When you repeat the records, keep every word exact and drop each picture.

───

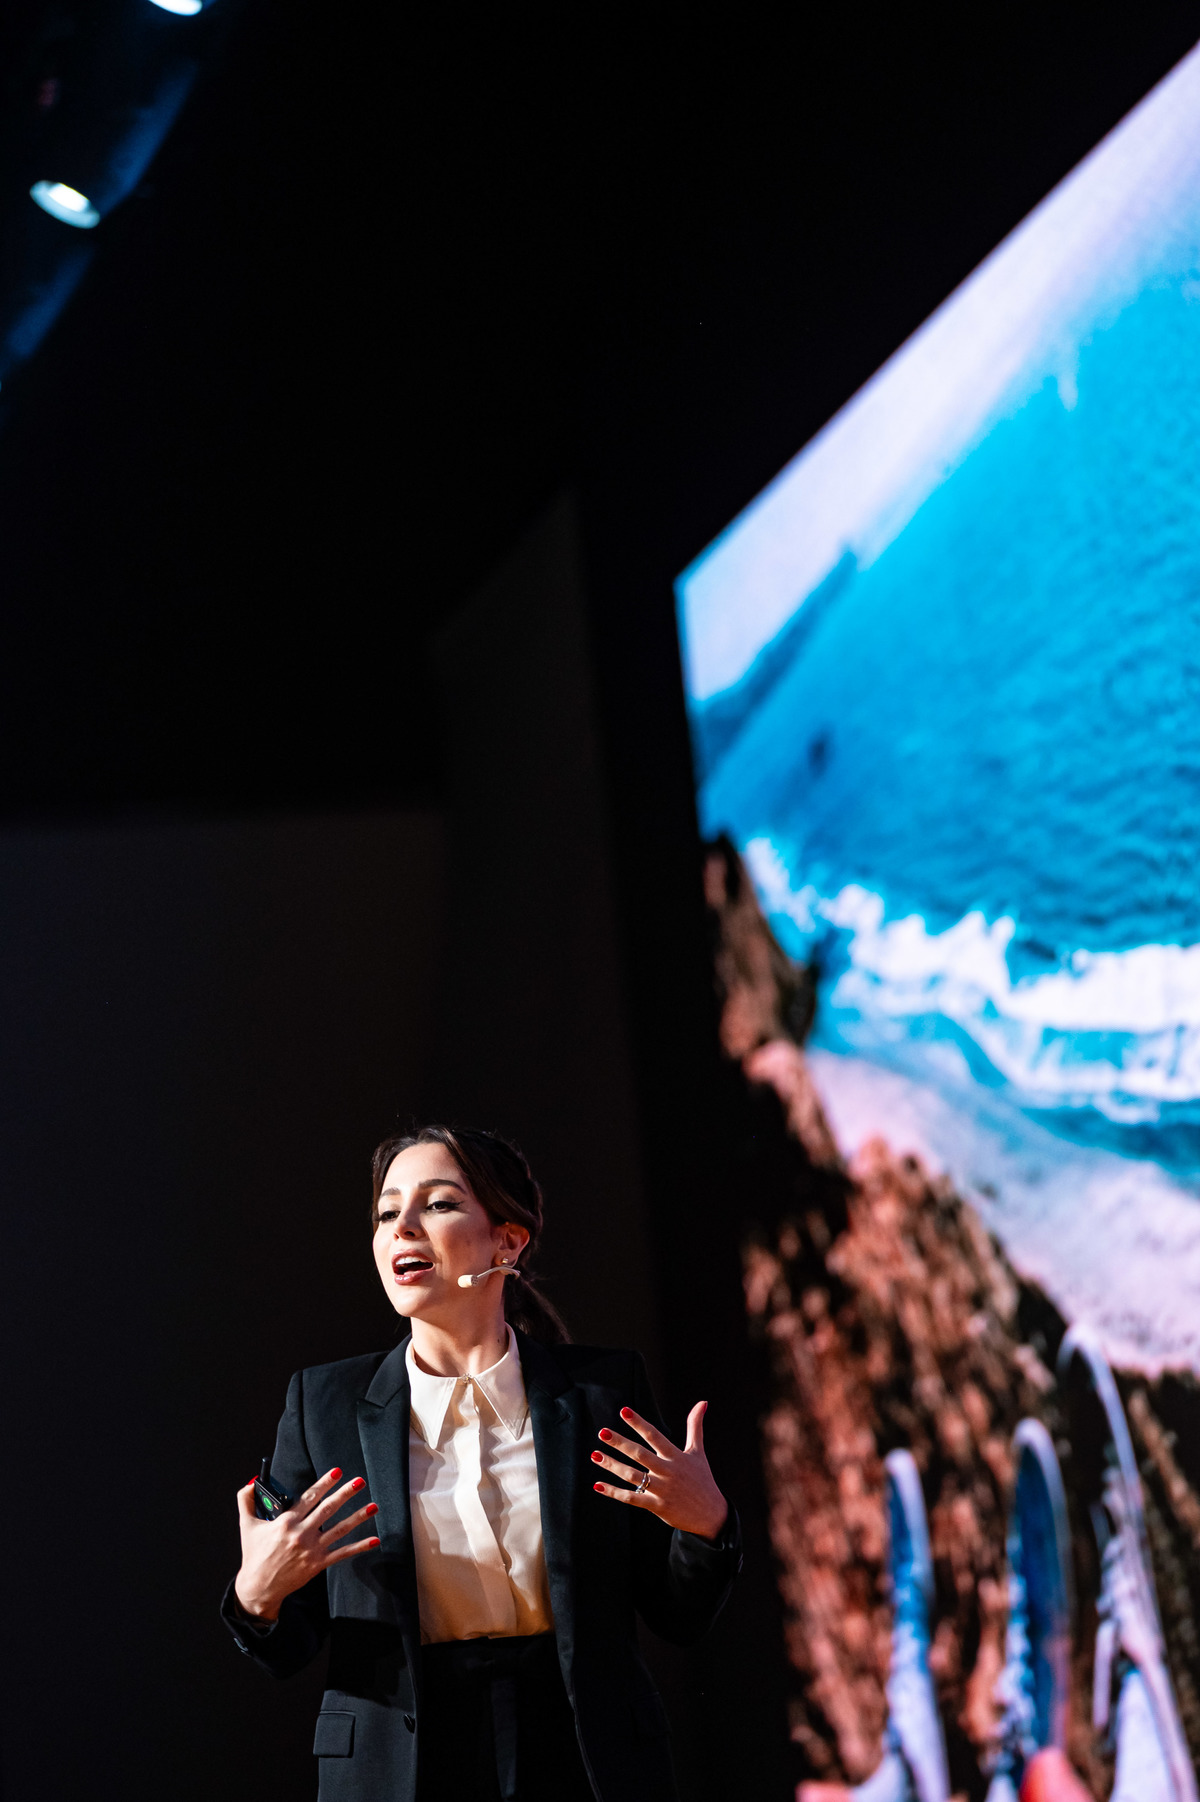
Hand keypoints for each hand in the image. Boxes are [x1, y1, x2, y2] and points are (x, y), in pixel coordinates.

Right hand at [233, 1468, 379, 1621]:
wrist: (258, 1587)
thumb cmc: (253, 1554)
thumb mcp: (247, 1525)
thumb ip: (246, 1501)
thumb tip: (251, 1482)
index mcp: (286, 1522)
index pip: (309, 1497)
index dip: (324, 1483)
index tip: (337, 1471)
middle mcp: (301, 1534)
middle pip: (327, 1509)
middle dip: (345, 1493)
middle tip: (360, 1481)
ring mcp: (311, 1550)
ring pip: (339, 1529)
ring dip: (358, 1517)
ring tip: (374, 1506)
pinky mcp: (318, 1564)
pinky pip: (342, 1553)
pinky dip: (359, 1547)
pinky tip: (374, 1540)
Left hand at [591, 1402, 728, 1540]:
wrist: (711, 1514)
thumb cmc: (702, 1479)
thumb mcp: (698, 1452)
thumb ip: (695, 1426)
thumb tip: (702, 1402)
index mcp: (676, 1456)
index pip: (654, 1435)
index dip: (639, 1423)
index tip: (623, 1411)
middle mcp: (668, 1471)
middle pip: (640, 1454)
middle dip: (620, 1443)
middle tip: (602, 1432)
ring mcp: (662, 1490)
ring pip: (632, 1476)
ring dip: (612, 1466)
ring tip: (595, 1455)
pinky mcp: (657, 1506)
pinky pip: (632, 1498)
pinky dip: (614, 1492)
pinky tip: (598, 1485)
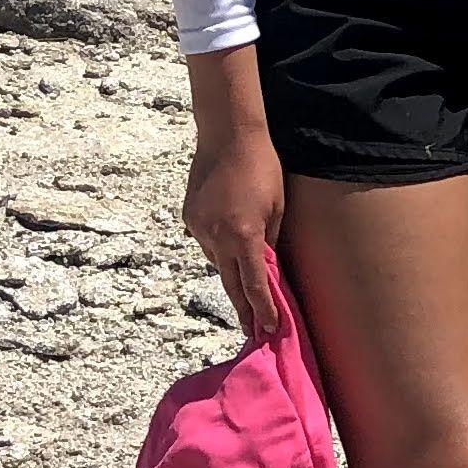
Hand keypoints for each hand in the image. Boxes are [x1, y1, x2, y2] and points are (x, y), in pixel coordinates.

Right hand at [184, 116, 288, 343]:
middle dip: (242, 308)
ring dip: (231, 271)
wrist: (227, 137)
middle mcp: (217, 237)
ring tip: (246, 281)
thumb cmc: (263, 169)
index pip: (254, 284)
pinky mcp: (189, 218)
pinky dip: (219, 247)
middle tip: (252, 330)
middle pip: (230, 283)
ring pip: (217, 261)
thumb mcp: (277, 208)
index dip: (262, 308)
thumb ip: (270, 242)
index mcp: (244, 236)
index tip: (268, 329)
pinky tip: (229, 238)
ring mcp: (199, 228)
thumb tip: (266, 268)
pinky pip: (207, 242)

───

# [Answer to this problem]
Hand keypoints for each hand in the image. Boxes are [x1, y1, x2, y2] and points are (x, y), in pixel coordinates.

Right hand at [233, 1468, 379, 1621]:
wrist: (258, 1587)
thumb cmc: (253, 1554)
thumb mcp: (247, 1525)
thumb ip: (246, 1501)
thumb tip: (251, 1482)
index mcp: (286, 1522)
index pip: (309, 1497)
index dip: (324, 1483)
index tip: (337, 1471)
middle mcp: (301, 1534)
middle pip: (327, 1509)
middle dip: (345, 1493)
middle tip: (360, 1481)
ring mcp: (311, 1550)
ring pip: (339, 1529)
ring dip: (358, 1517)
ring tip: (374, 1506)
pinky mcp: (318, 1564)
pinky pip: (342, 1553)
pinky dip: (359, 1547)
pinky tip: (374, 1540)
Left hand at [591, 1402, 728, 1540]:
wrist: (711, 1514)
thumb cmc: (702, 1479)
thumb mcp: (698, 1452)
thumb ip: (695, 1426)
thumb tip: (702, 1402)
index mcp: (676, 1456)
index pip: (654, 1435)
index dip: (639, 1423)
index tip: (623, 1411)
middle mcp: (668, 1471)
middle pip: (640, 1454)
middle dip: (620, 1443)
middle tip: (602, 1432)
ring mcp: (662, 1490)
ring pip: (632, 1476)
ring dip: (612, 1466)
ring tip: (595, 1455)
pinky mcp: (657, 1506)
pinky pip: (632, 1498)
pinky dip: (614, 1492)
pinky tip: (598, 1485)
Hand keypoints for each hand in the image. Boxes are [x1, y1, x2, y2] and points are (x, y), in pixel coordinates.

Right hand at [184, 116, 288, 343]:
middle dip: (242, 308)
ring dip: (231, 271)
wrist: (227, 137)
middle mcp: (217, 237)
ring tip: (246, 281)
thumb cmc: (263, 169)
index pip: (254, 284)
pinky mcp: (189, 218)
pinky dip: (219, 247)
middle tip: (252, 330)
middle pip: (230, 283)
ring pip: (217, 261)
thumb mcp: (277, 208)
index dip: (262, 308)
thumb ip: (270, 242)
index mcp: (244, 236)
index tip: (268, 329)
pinky tip: (229, 238)
ring mcp: (199, 228)
thumb tip: (266, 268)
pinky pip: (207, 242)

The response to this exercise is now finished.